[Work to complete]: Once you reach the line containing "fixation bas de caisson et" in the entries below, write out that line and each one after it down to the line containing "בילדים ונוער מספר", exactly and with nothing added.

[The input]:
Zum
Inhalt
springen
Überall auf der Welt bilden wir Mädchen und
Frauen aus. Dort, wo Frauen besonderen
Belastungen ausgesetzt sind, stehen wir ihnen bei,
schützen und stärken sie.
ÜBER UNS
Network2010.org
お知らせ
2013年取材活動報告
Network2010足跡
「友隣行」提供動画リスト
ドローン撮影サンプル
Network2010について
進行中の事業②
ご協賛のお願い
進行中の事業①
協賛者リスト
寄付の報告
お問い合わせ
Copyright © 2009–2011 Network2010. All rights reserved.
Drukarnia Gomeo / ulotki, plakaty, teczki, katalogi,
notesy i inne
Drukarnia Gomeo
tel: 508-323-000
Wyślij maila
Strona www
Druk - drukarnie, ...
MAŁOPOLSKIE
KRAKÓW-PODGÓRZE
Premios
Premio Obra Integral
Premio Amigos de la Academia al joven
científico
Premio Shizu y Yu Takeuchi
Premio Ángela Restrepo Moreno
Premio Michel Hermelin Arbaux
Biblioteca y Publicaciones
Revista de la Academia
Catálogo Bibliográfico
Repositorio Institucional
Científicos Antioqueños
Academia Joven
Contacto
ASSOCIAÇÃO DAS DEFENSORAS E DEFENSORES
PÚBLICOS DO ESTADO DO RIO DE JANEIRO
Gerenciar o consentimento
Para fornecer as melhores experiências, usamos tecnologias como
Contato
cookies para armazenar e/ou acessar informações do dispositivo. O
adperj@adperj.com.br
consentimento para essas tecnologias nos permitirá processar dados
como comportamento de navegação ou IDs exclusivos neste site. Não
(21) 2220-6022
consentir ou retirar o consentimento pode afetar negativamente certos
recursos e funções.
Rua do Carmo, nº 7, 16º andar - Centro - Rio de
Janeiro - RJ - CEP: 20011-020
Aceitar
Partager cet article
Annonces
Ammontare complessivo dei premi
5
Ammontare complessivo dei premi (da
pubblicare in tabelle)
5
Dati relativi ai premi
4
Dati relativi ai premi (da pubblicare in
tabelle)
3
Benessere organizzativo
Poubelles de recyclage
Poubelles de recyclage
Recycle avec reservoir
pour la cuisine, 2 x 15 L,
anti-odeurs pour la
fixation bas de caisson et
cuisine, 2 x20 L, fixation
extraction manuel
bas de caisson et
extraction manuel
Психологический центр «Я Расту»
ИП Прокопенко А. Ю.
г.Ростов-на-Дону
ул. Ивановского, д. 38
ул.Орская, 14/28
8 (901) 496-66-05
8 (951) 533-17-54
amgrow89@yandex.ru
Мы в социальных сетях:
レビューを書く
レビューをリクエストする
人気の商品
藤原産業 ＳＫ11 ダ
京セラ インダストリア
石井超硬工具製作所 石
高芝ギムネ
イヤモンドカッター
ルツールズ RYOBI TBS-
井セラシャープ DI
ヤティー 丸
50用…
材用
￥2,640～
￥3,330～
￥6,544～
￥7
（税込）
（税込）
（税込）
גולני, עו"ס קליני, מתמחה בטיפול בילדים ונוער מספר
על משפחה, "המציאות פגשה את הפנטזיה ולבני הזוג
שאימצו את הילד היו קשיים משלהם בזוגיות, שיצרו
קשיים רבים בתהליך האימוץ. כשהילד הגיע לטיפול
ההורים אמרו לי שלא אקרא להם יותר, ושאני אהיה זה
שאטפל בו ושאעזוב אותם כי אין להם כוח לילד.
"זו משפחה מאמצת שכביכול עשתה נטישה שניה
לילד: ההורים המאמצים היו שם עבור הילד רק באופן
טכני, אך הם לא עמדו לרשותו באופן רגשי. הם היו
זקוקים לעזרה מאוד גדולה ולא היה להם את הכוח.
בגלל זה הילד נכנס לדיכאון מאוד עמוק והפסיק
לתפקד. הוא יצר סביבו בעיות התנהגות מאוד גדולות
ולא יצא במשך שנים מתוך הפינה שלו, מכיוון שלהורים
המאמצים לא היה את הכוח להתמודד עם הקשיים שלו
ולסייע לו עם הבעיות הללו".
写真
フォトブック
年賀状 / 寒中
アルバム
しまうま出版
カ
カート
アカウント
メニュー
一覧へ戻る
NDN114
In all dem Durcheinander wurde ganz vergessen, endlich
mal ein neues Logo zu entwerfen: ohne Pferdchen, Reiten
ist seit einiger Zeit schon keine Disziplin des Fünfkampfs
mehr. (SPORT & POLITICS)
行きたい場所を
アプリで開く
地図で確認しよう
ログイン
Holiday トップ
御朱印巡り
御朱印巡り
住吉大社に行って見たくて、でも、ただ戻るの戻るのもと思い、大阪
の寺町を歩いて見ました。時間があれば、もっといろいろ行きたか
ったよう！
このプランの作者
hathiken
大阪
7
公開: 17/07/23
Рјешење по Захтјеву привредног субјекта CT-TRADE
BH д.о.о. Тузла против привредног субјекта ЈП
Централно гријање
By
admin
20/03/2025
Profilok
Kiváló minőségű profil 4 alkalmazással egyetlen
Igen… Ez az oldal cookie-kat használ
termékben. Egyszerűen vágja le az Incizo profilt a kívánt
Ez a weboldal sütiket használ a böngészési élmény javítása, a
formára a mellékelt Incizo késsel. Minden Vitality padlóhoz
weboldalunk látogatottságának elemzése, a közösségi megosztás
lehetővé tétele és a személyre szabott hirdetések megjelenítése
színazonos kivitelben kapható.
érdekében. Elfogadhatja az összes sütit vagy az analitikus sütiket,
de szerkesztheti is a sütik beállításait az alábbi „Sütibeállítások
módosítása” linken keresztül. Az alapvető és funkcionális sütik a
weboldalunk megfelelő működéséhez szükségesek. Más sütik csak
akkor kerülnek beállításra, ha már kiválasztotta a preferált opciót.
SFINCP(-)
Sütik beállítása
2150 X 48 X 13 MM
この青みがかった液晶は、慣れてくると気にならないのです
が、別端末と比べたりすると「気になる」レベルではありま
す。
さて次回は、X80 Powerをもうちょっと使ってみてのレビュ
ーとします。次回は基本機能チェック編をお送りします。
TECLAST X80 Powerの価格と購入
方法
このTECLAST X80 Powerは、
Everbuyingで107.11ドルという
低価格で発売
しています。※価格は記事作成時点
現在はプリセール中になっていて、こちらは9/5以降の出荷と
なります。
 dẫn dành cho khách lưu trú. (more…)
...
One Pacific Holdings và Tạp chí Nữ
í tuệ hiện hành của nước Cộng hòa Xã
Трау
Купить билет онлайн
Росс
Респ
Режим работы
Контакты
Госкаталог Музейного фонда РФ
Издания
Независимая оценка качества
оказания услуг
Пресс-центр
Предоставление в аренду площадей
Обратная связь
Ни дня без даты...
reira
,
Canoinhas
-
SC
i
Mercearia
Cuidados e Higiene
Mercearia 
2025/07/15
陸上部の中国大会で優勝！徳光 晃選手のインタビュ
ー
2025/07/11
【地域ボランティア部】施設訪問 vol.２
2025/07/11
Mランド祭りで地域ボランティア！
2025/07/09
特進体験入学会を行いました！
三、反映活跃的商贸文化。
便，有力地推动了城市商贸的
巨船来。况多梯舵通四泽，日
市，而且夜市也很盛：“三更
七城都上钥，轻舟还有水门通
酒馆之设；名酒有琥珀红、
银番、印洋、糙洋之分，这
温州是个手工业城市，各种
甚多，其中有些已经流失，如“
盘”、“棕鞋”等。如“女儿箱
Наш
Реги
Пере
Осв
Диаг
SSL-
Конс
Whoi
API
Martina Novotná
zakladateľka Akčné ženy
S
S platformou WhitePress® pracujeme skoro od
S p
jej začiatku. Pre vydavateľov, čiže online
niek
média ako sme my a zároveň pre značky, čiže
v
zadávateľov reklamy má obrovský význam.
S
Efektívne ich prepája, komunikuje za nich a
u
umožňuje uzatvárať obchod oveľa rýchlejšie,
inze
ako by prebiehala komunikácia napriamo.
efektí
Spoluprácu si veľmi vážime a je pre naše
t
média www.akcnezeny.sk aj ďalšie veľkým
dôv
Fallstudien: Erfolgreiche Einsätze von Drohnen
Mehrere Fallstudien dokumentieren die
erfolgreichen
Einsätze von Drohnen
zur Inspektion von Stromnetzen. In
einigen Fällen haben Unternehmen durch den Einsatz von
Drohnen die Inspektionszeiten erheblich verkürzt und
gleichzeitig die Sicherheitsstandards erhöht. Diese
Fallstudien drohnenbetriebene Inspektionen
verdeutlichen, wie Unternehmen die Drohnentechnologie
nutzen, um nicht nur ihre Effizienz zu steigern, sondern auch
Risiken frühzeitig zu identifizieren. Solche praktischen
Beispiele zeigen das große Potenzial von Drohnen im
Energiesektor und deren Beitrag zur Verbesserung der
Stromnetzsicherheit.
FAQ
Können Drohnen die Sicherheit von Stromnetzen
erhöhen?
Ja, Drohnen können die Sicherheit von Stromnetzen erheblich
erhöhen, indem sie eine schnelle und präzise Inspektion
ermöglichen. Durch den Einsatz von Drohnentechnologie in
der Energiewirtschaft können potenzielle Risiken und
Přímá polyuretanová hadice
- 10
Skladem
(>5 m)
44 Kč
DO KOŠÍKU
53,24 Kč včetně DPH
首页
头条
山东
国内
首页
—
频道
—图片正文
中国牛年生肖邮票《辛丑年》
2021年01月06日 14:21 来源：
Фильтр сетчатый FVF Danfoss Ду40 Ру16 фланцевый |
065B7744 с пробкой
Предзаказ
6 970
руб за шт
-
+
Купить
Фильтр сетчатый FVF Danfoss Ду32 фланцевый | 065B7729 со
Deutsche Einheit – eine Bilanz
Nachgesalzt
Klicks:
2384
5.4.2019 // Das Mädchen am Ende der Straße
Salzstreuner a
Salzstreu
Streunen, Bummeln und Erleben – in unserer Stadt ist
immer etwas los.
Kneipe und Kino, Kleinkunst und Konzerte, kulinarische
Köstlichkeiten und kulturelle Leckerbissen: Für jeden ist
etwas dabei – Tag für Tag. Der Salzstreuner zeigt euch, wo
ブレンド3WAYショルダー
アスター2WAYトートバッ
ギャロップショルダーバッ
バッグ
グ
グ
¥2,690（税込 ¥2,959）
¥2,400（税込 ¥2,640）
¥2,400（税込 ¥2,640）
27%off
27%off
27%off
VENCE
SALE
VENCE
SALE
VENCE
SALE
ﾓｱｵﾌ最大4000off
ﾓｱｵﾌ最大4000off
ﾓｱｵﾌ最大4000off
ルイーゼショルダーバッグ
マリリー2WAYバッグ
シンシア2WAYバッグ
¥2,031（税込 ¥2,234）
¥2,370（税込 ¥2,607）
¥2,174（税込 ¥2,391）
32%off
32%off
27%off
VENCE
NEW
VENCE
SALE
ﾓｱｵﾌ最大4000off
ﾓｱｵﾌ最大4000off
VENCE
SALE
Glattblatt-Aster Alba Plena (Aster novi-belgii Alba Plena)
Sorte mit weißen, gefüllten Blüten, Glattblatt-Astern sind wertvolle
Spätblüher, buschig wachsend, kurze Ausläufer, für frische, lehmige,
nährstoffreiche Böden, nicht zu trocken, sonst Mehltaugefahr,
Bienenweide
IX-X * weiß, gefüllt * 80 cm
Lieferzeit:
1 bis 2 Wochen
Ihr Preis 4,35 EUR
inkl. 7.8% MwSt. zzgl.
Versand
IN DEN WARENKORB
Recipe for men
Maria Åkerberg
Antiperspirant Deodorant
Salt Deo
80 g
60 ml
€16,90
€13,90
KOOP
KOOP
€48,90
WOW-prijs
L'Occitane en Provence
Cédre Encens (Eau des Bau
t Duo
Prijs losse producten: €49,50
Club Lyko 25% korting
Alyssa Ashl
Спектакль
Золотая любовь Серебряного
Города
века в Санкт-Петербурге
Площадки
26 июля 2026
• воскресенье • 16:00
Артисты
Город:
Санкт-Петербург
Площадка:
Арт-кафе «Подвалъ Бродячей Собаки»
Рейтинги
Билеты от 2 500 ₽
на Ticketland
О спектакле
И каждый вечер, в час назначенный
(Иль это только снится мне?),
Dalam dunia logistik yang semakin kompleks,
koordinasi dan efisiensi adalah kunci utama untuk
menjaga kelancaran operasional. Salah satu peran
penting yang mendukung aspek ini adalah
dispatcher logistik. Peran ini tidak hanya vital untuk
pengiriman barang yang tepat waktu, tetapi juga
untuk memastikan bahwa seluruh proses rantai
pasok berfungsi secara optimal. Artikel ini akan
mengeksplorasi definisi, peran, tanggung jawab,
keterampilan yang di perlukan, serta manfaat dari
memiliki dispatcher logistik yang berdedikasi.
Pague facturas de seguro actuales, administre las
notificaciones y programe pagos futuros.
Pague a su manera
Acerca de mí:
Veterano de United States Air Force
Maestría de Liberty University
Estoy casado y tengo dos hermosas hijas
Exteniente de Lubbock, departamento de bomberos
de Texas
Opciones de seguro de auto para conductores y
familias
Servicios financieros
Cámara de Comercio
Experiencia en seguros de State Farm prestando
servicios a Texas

[Result below]:
fixation bas de caisson et
cuisine, 2 x20 L, fixation
extraction manuel
bas de caisson et
extraction manuel
Психологический центр «Я Расту»
ИП Прокопенко А. Ю.
г.Ростов-на-Дону
ул. Ивановского, д. 38
ул.Орская, 14/28
8 (901) 496-66-05
8 (951) 533-17-54
amgrow89@yandex.ru
Мы в социальных сетях:
レビューを書く
レビューをリクエストする
人気の商品
藤原産業 ＳＫ11 ダ
京セラ インダストリア
石井超硬工具製作所 石
高芝ギムネ
イヤモンドカッター
ルツールズ RYOBI TBS-
井セラシャープ DI
ヤティー 丸
50用…
材用
￥2,640～
￥3,330～
￥6,544～
￥7
（税込）
（税込）
（税込）
גולני, עו"ס קליני, מתמחה בטיפול בילדים ונוער מספר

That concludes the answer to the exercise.